Post-traumatic Stress Disorder (PTSD) was first recognised during the First World War and was referred to as ‘Shell Shock’. Following the Vietnam War, it gained the name ‘Combat Fatigue’. It wasn’t until 1980 that the actual term PTSD first appeared in The American Diagnostic and Statistical Manual of Mental Disorders. It was once believed that only military personnel can experience PTSD. Fortunately, it is now recognised that ordinary people can experience PTSD after a traumatic event. These can range from natural disasters, car accidents, heart attacks, rape, abuse, assault. It can also occur after surgery, the sudden loss of a loved one, the break-up of a long-term relationship, or experiencing humiliation.
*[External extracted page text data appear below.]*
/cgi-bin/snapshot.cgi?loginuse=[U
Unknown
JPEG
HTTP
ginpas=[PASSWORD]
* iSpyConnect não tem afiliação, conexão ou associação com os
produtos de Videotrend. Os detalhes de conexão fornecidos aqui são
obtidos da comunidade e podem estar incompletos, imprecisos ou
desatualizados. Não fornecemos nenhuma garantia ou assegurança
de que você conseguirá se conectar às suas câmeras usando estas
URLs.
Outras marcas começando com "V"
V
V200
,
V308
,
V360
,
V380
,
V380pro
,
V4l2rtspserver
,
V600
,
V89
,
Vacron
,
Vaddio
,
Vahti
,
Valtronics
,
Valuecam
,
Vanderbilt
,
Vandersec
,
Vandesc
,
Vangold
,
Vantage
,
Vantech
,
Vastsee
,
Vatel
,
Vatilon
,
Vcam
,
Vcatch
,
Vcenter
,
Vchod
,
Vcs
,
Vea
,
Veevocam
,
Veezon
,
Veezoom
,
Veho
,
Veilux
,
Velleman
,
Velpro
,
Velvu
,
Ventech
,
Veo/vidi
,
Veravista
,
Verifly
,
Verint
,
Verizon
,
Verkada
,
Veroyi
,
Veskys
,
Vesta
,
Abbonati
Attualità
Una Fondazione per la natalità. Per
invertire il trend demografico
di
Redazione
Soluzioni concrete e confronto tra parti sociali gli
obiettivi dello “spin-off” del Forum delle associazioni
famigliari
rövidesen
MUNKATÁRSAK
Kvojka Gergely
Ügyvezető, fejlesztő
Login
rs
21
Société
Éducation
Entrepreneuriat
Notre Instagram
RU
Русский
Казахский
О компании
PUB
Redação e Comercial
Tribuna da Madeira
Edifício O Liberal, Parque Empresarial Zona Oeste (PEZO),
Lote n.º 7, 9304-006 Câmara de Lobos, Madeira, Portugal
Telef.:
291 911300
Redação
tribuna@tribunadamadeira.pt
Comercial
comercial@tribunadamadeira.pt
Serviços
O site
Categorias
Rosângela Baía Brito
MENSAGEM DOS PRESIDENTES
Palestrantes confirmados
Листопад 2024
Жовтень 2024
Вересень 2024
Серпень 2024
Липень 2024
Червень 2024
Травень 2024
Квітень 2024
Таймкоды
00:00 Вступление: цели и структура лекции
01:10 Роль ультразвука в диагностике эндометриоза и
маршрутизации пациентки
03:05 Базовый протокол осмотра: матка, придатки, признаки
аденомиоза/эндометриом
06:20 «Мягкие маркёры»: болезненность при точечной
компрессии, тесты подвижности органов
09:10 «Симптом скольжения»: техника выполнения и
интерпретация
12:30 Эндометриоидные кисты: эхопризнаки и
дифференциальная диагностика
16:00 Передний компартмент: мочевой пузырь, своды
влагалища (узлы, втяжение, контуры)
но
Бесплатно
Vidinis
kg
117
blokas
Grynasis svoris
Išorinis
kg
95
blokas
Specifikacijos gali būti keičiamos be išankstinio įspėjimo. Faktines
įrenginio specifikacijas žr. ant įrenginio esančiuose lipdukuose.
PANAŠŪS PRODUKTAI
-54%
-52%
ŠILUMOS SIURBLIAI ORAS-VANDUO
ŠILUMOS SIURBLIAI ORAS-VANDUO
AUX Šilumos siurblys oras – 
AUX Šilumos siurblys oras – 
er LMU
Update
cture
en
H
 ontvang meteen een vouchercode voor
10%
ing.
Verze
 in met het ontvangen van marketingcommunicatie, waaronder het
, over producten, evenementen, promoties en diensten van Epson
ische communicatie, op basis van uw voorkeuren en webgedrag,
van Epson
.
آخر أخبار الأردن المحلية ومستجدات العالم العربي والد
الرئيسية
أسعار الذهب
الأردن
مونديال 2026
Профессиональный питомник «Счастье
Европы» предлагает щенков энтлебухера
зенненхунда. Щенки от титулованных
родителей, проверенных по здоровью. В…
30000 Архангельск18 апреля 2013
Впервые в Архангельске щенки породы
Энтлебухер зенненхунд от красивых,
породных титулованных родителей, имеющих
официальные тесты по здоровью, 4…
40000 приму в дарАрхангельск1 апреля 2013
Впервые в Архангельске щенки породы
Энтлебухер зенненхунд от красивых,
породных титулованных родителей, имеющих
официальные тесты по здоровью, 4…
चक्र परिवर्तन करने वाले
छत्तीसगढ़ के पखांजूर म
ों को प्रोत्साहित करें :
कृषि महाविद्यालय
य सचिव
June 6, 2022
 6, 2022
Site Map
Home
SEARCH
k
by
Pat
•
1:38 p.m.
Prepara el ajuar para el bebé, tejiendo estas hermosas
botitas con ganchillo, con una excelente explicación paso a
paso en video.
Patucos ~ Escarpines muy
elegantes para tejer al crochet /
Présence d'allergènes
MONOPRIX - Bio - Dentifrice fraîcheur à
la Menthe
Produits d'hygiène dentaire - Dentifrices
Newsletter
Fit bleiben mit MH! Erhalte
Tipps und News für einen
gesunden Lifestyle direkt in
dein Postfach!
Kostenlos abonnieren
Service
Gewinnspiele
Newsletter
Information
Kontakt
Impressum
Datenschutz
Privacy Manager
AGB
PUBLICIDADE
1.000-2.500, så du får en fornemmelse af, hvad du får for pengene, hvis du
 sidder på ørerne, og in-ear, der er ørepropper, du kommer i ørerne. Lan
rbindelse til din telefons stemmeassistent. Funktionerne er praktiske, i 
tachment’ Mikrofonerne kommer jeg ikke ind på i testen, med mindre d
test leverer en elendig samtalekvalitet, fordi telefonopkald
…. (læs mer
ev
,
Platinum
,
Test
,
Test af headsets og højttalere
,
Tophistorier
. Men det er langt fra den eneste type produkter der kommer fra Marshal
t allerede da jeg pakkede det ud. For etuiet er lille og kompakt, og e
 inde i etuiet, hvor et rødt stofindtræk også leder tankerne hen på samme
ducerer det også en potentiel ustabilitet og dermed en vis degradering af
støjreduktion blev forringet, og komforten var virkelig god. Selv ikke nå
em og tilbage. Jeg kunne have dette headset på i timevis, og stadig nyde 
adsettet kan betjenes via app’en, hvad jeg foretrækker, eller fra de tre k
The possibility of PTSD following childbirth was not recognised until as late as 1994. Before this, the notion that a person could be traumatised from a ‘normal’ event was dismissed. It is not just the birth itself that can lead to trauma symptoms, but any one thing from the birth experience. It can have a devastating effect on the sufferer’s enjoyment of life and their family situation. Women have reported anger, crying, self-blame, suicidal intention, isolation from others, difficulties bonding with their baby, relationship problems, and even avoidance of future pregnancies due to overwhelming fear.
Not everyone who experiences a traumatic event will go on to develop PTSD. Around 80% of people process traumatic events and recover naturally. The remaining 20% require some form of treatment or therapy to recover from the experience and resolve the trauma symptoms.